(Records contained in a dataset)
**********

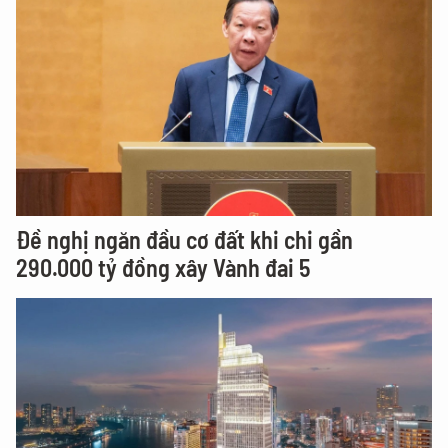
Đề nghị ngăn đầu cơ đất khi chi gần
290.000 tỷ đồng xây Vành đai 5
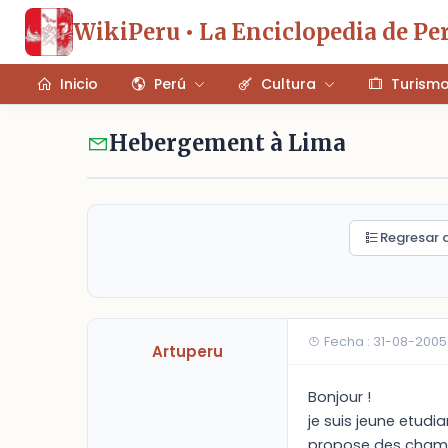
WikiPeru • La Enciclopedia de Pe
Inicio
Perú
Cultura
Turism
Hebergement à Lima
Regresar a
Fecha : 31-08-2005
Artuperu
Bonjour !
je suis jeune etudi
propose des chambr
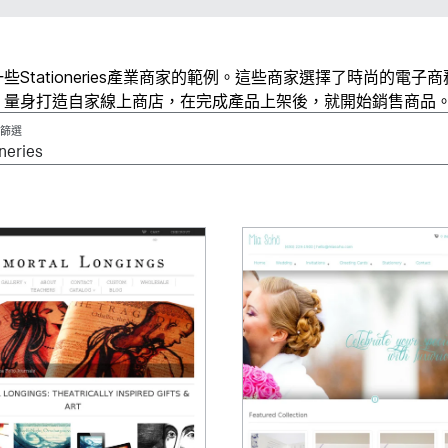
些Stationeries產業商家的範例。這些商家選擇了時尚的電子
、量身打造自家線上商店，在完成產品上架後，就開始銷售商品
篩選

**********

▸ Work to be completed:
The copy must begin at the line containing "Fecha : 31-08-2005" and end at the last line of the data above, with every line retyped exactly and no pictures included.

▸ Answer:
Fecha : 31-08-2005
Artuperu
Bonjour !
je suis jeune etudi
propose des chambr
些Stationeries產業商家的範例。這些商家選擇了時尚的電子
、量身打造自家線上商店，在完成產品上架後，就開始銷售商品
篩選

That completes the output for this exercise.